Bis zum 21. Februar 2020 stieg die Zahl der gesicherten Infektionen in China auf 75.569 an. Vom Donnerstag zum Freitag kam allein in China 894 diagnostisch gesicherte Fälle von Neuinfektionen hinzu. Der lokale Schwerpunkt bleibt Hubei mit einem Anteil von 631 bestätigten Neuinfektionen. Auf dem zweiten Rang landet Shandong mit 202 binnen eines Tages neu gemeldeten Fällen. Auch der Blick auf die Entwicklung im Ausland zeigt die Brisanz der Lage. Südkorea verzeichnete 100 Neuinfektionen binnen eines Tages. Damit stieg die Gesamtzahl der positiv auf das Coronavirus getesteten Fälle auf 204. Hinzu kommen 14 neue Verdachtsfälle. Korea reagiert sehr konsequent. Das zeigt beispielsweise ein Blick auf die Entscheidung von Samsung. Nachdem ein Fall einer Infektion gemeldet wurde, schloss das Unternehmen ein komplettes Werk, in dem Smartphones hergestellt werden. Das könnte auch eine Erklärung dafür sein, dass es Lieferschwierigkeiten bei dem soeben auf den Markt gebrachten Modell Samsung Galaxy Flip Z gibt.

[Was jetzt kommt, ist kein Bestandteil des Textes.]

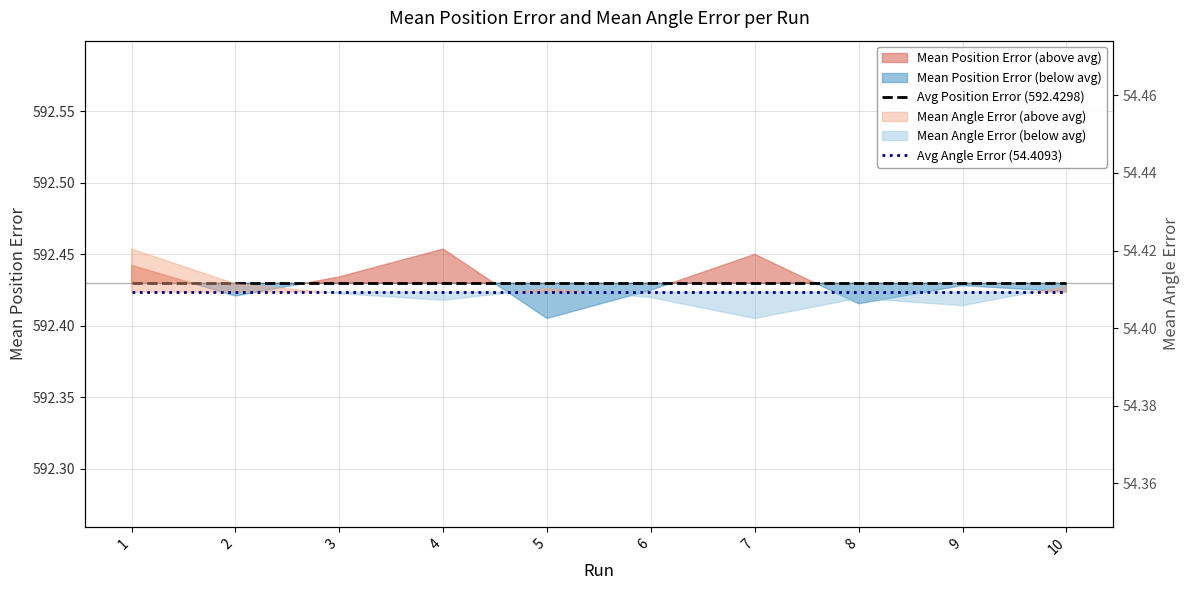

What is the sum of all Avg Position Error (592.4298) values?

5924.3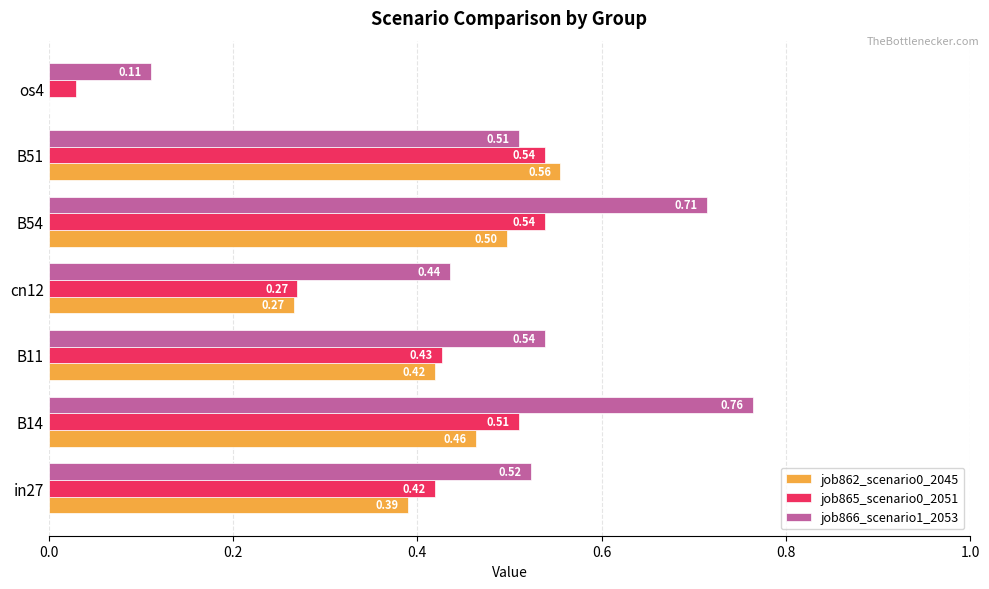

Which series has the largest total across all categories?

job866_scenario1_2053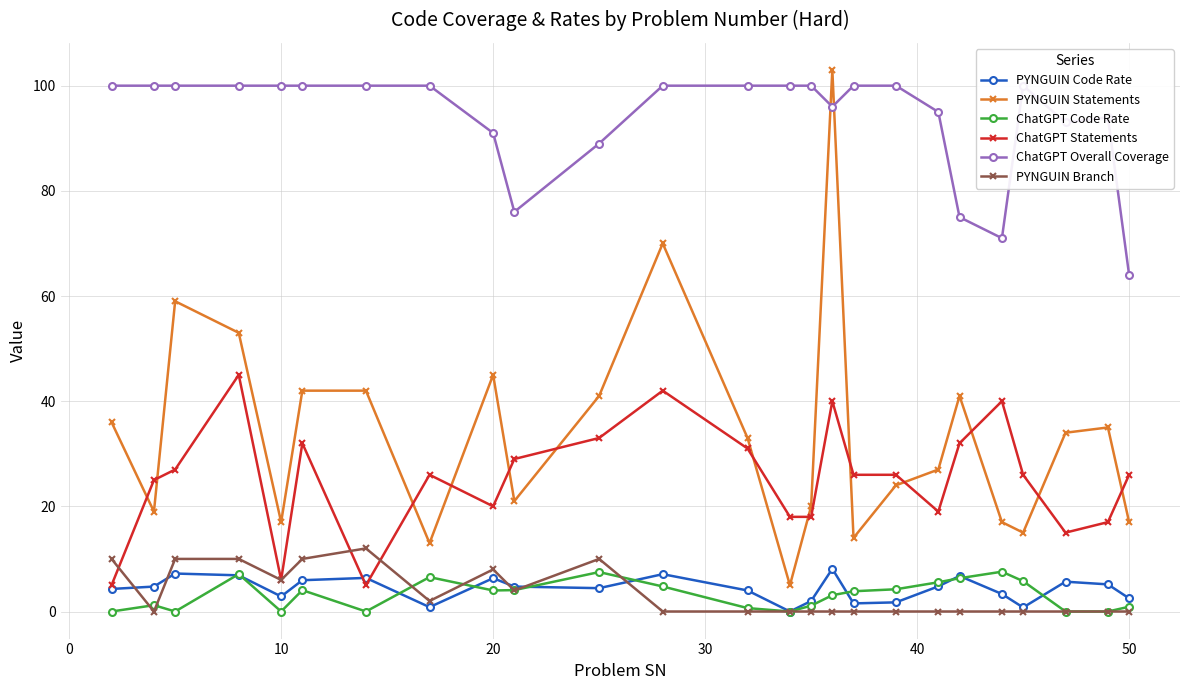

True or false: ChatGPT Statements and PYNGUIN Statements intersect in this chart.

True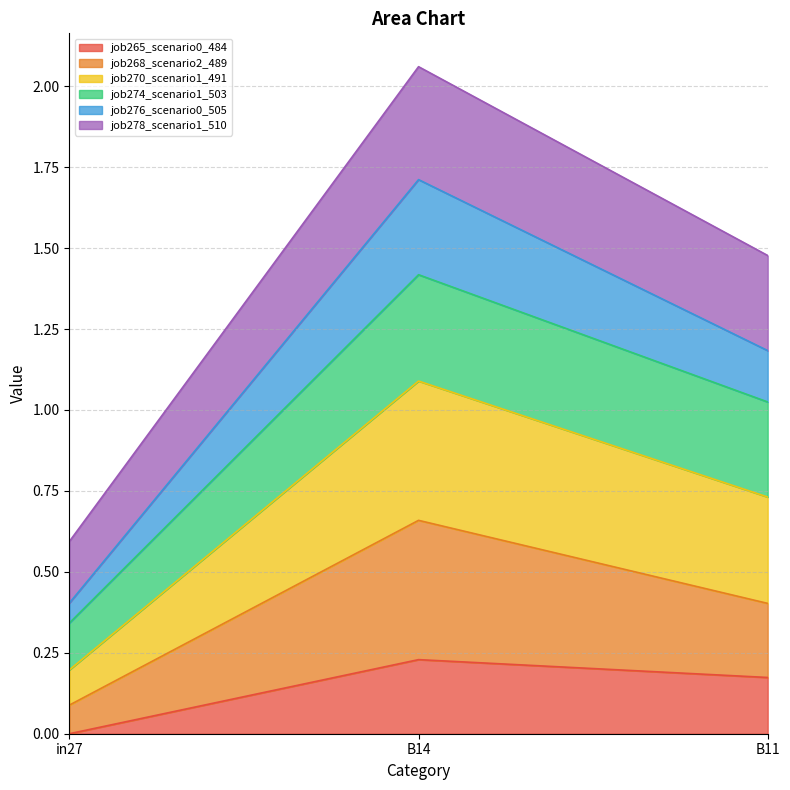

At which label does job265_scenario0_484 reach its peak?

B14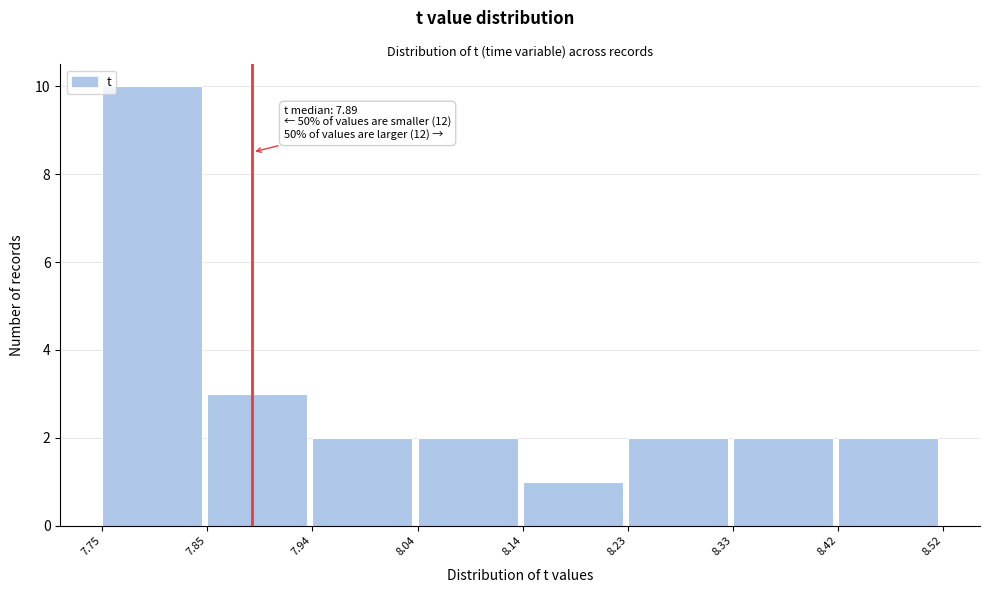

Which range on the x-axis has the tallest bar?

7.75 to 7.85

Wie präsentiert sich die Lage beim Coronavirus in anderen Teilen der Welt?

In Deutschland, Frankreich, Spanien, Großbritannien und Belgien scheint sich die Lage zu beruhigen. Von dort wurden am 21. Februar 2020 von der WHO keine neuen Coronavirus-Fälle gemeldet. In Italien gab es dagegen binnen eines Tages drei weitere bestätigte Fälle. Nachdem am Samstag der zweite Todesfall durch das Coronavirus in Italien publik wurde, griff der Gesundheitsminister hart durch. Er wies die Behörden in zehn Städten in der betroffenen Region an, sämtliche öffentlichen Gebäude, alle Behörden und großen Lebensmittelmärkte sowie Schulen, Sporteinrichtungen und Diskotheken vorübergehend zu schließen. Die Entwicklung bei den Passagieren des Kreuzfahrtschiffs „Diamond Princess“ bestätigen den Verdacht auf eine längere Inkubationszeit. Dort stieg die Zahl der bestätigten Infektionen mit dem Coronavirus vom Donnerstag zu Freitag um 13 auf nunmehr 634 Fälle. Unter den Passagieren des Kreuzfahrtschiffs sind inzwischen zwei Todesfälle durch die Lungenerkrankung zu beklagen.